Showing posts with label North Dakota. Show all posts
Showing posts with label North Dakota. Show all posts

Wednesday, June 8, 2011

Why we are not as tough as our parents

It's starting to heat up here in Arizona. We've had a pretty nice spring so far, and the triple-digit temperatures are just starting to kick in for good. The desert is a great place to live while the rest of the world is holed in, waiting for the thaw. But come summertime, you wish you were someplace else. 

And if you're one of those folks with the phrase, "Yeah, but it's a DRY heat" rolling around in your head, just let me tell you, when you've gone through four months of high temps, and it's still 112〫in October, you are DONE with that heat, dry or not. 
Phoenix in February = Good.
Phoenix in August = Oven.

So as we gear up for another heater, and eastern Arizona is undergoing one of its worst forest fires in history, it's almost refreshing for me to read this story from my mom, about how my grandparents had to make it through the icy northern winters. I'm just thankful we don't have to deal with frostbite on our daily commute. 
~Heidi

by Nancy Hallock


1.   Our mother grew up in western North Dakota, almost on the Canadian border.  Houses were not insulated in those days.  Their bedrooms were upstairs.  They had two sources of heat, a fireplace in the living room and a stove in the kitchen.  At night, one fire was put out and the other was banked.  In the morning, they crawled out from under their piles of blankets, grabbed their clothes, and got dressed in front of the stove in the kitchen.
2.  Our dad grew up in Fargo, North Dakota.   He attended Moorhead State Teacher's College, in Minnesota.  The only way for him to get there was to ride a bicycle.  He got what he called "chill blains," which I assume were blisters from frostbite on his lower legs.  He had a brilliant mind and qualified for MENSA (the national Brainiac club for the top 2%), but the depression hit, and he only attended college for one year.  He was president of his class.

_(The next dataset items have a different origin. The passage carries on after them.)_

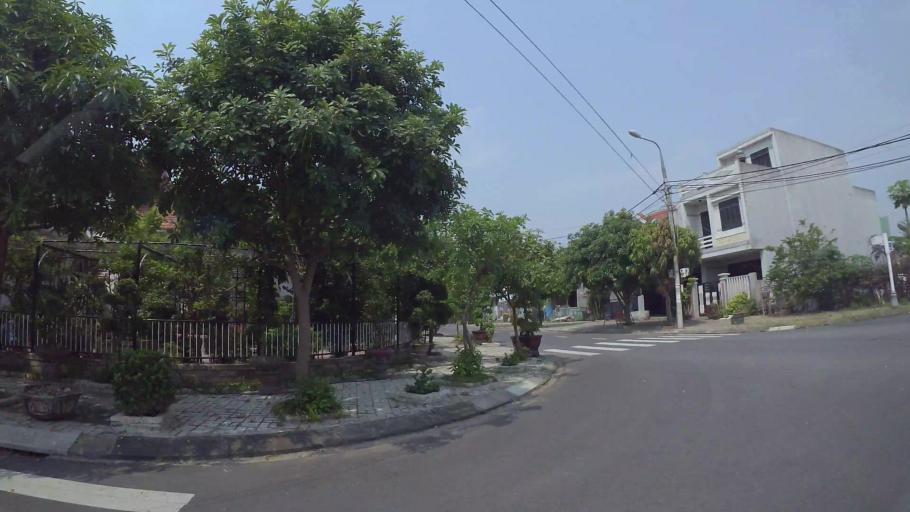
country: VN
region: Da Nang
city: Cam Le
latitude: 15.9868
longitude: 108.2161
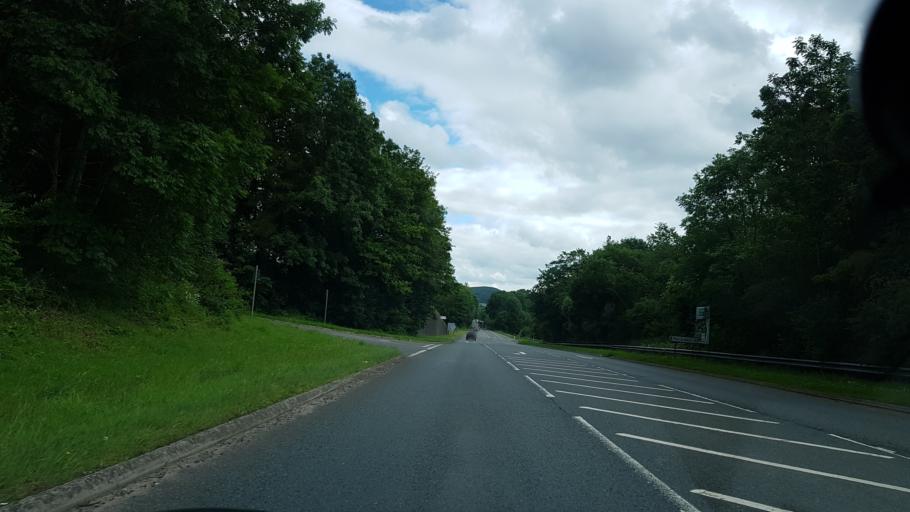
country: GB
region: Wales
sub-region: Monmouthshire
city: Abergavenny
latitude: 51.8518
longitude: -3.0019
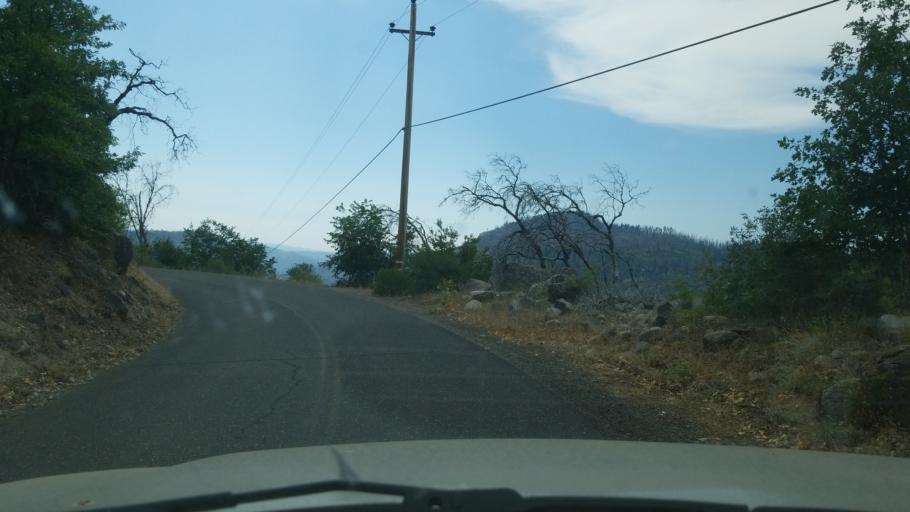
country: US
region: California
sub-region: Mariposa County
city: Yosemite Valley
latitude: 37.8949
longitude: -119.8447
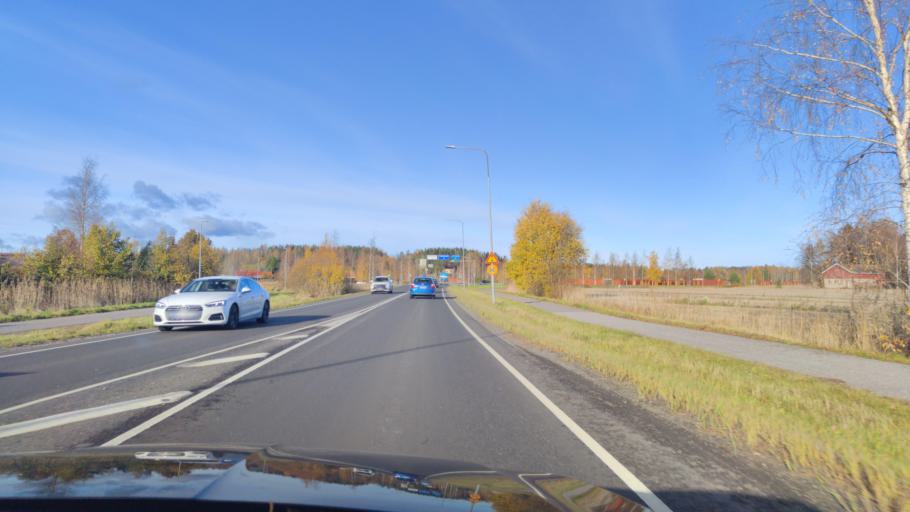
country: FI
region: Varsinais-Suomi
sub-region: Turku
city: Kaarina
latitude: 60.4343
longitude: 22.3844
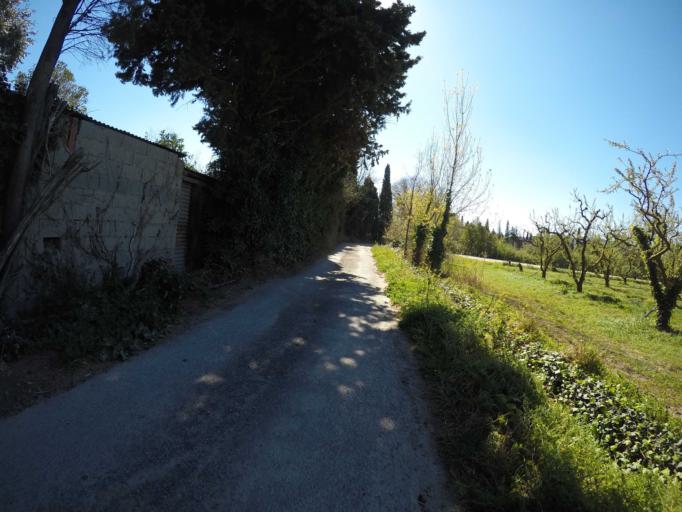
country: FR
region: Languedoc-Roussillon
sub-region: Departement des Pyrenees-Orientales
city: Ille-sur-Tet
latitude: 42.6846
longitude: 2.6551
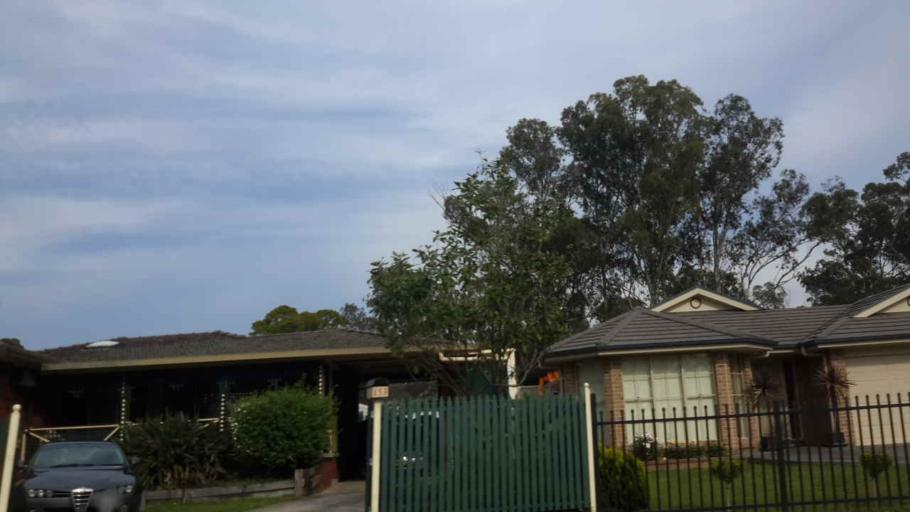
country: AU
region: New South Wales
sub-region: Penrith Municipality
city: Cambridge Park
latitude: -33.7461
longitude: 150.7144
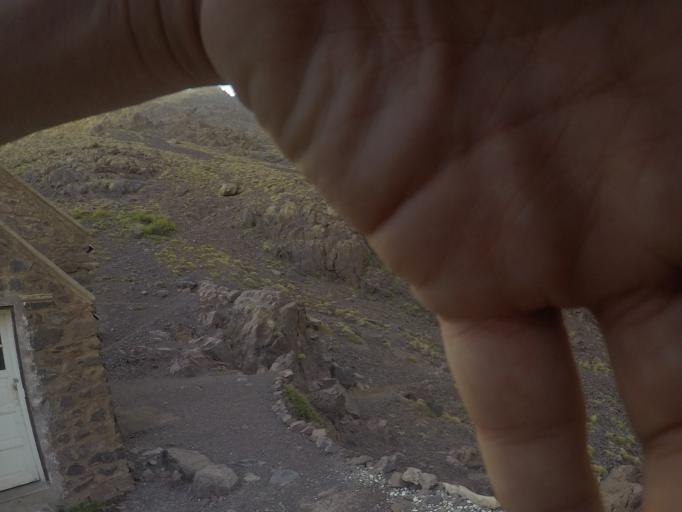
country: MA
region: Marrakech-Tensift-Al Haouz
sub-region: Al-Haouz
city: Moulay Brahim
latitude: 31.0760
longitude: -7.9623
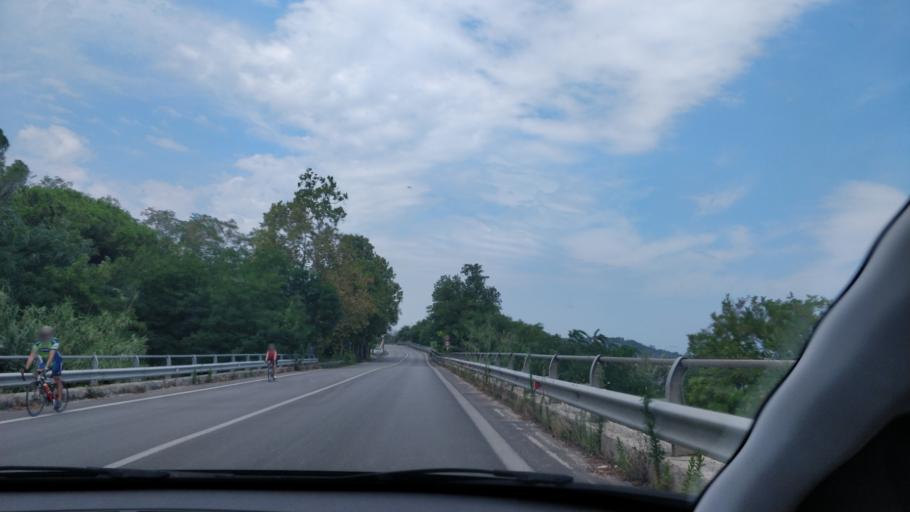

3.  The first year our parents were married, they lived in Green Bay, Wisconsin, where my older sister was born.  Our mother was worried that she had waited too long to get married (she was 23), because it took her 6 months to get pregnant.  They lived in a little trailer, and in the winter, when they woke up in the morning, the blankets would be frozen to the wall.

Friday, March 11, 2011

Mom and Dad

by Nancy Hallock

Looking back, I realize how God-like my mother was.  She planted seeds.  No, not so much in a garden, although her baby iris flowers were stunning, but in people.


She would plant a seed in our Dad's brain.  It would nurture and grow, and after awhile, it would give birth to an idea.  HIS idea!


Then a doorway would be moved to a more sensible (for her) location.  A wall would come down and a dining room would be created.  A half-door would be built to protect that precious little baby, who had come ten years after the rest.


The story about that little seed is for another time. 


Dad was born in Fargo, North Dakota, in 1913, of Norwegian parents.  He didn't speak much English before he went to school, which probably was common in that part of the country, in those days.  He made up for it by becoming a star scholar, who could recite rules regarding English usage until the day he died at age 92. 

Ragnar (his friends called him "Rags"), had five younger sisters, so there was always a full house.  However, there always was room for "boarders," including two "old maid" school teachers, who were sisters.  They stayed for many years.

A few years ago, we saw an article in a local home and garden type of magazine from the Fargo area.  It had an article about an old house that was the original farm house on that side of town.  It would have been in the country at the time it was built.

Imagine our surprise, when we realized it was nothing of the sort!  It was the house that Dad had helped his father build when Dad was fifteen years old.   Our grandfather's flower gardens were well known at the time, and there are lovely pictures of the house and gardens from when Dad's family lived there.  We also have pictures of the house being built.  It looks different now.  Some creative and beautiful changes have been made, and two of our family members have been able to visit and take pictures.

The moral here (if there is one), is that the "official" records are not always correct, and are sometimes created by repeated media misperceptions - some things never change.

What is important is to listen, listen, listen to those stories.  Grandpa has already told you this ten times?  Listen again.  You might hear something new in the telling.  As the present becomes less important, the past becomes more vivid.  Listen!